Mr Davis has been able to put forward a case for funding this using financial modelling of the potential benefits of patients not developing heart disease.

But some challenges remain. For example, mainstreaming the one-stop system will affect how the acute trust deals with waiting lists and will involve some staff taking on new roles as patient co-ordinators.

How to involve patients has remained a thorny issue. The project team was keen not to just appoint a token patient to the board and has instead looked at using "discovery" interviews and "big questions" approaches.

The project has also had to cope with a population with low health expectations and devise solutions that pull the patient through the system rather than relying on them to push. Developing a culture of self care and involvement of individuals in their own health is vital.

Closer to home, there have been the standard problems of scheduling meetings that everyone can attend and keeping the momentum going, especially when those vital to the project also have other commitments.

"The thing they have found really hard is having regular meetings, making sure that actions occur in those meetings and between then and keeping things forward focused," says Ms Procter. The guiding project board tried to have meetings every six weeks and also reviewed its membership to ensure that key stakeholders were represented.

But there are some very encouraging signs. "We have had very good clinical engagement throughout this," says Mr Davis. "If you have a clinical champion it makes things much easier."

Not fade away

Ms Procter points out the importance of using clinicians' time to best advantage, rather than the more routine aspects of project management. Cardiologist Farqad Alamgir - from Hull and East Yorkshire Hospitals trust, the acute care provider - and GP Mark Hancocks were crucial to the project but their time had to be used wisely. "We have focused them on the areas of work where we required clinical background and knowledge," says Ms Procter.

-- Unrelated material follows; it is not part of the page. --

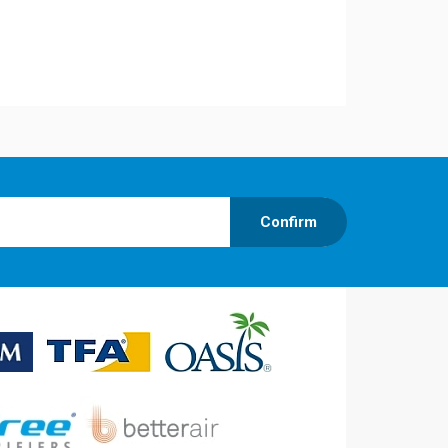
Confirm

For example, they pointed out that cancelled appointments in secondary care often had a knock-on effect in primary care as patients turned to their GP for advice.

Cardiac network manager Mr Nobbs says that Dr Hancocks and Mr Davis have put in a lot of time working with GP practices. And he is adamant that the process of developing the service will continue: "It has brought us together and focused us. It is not something that is going to fade away. There is a commitment to progressing it."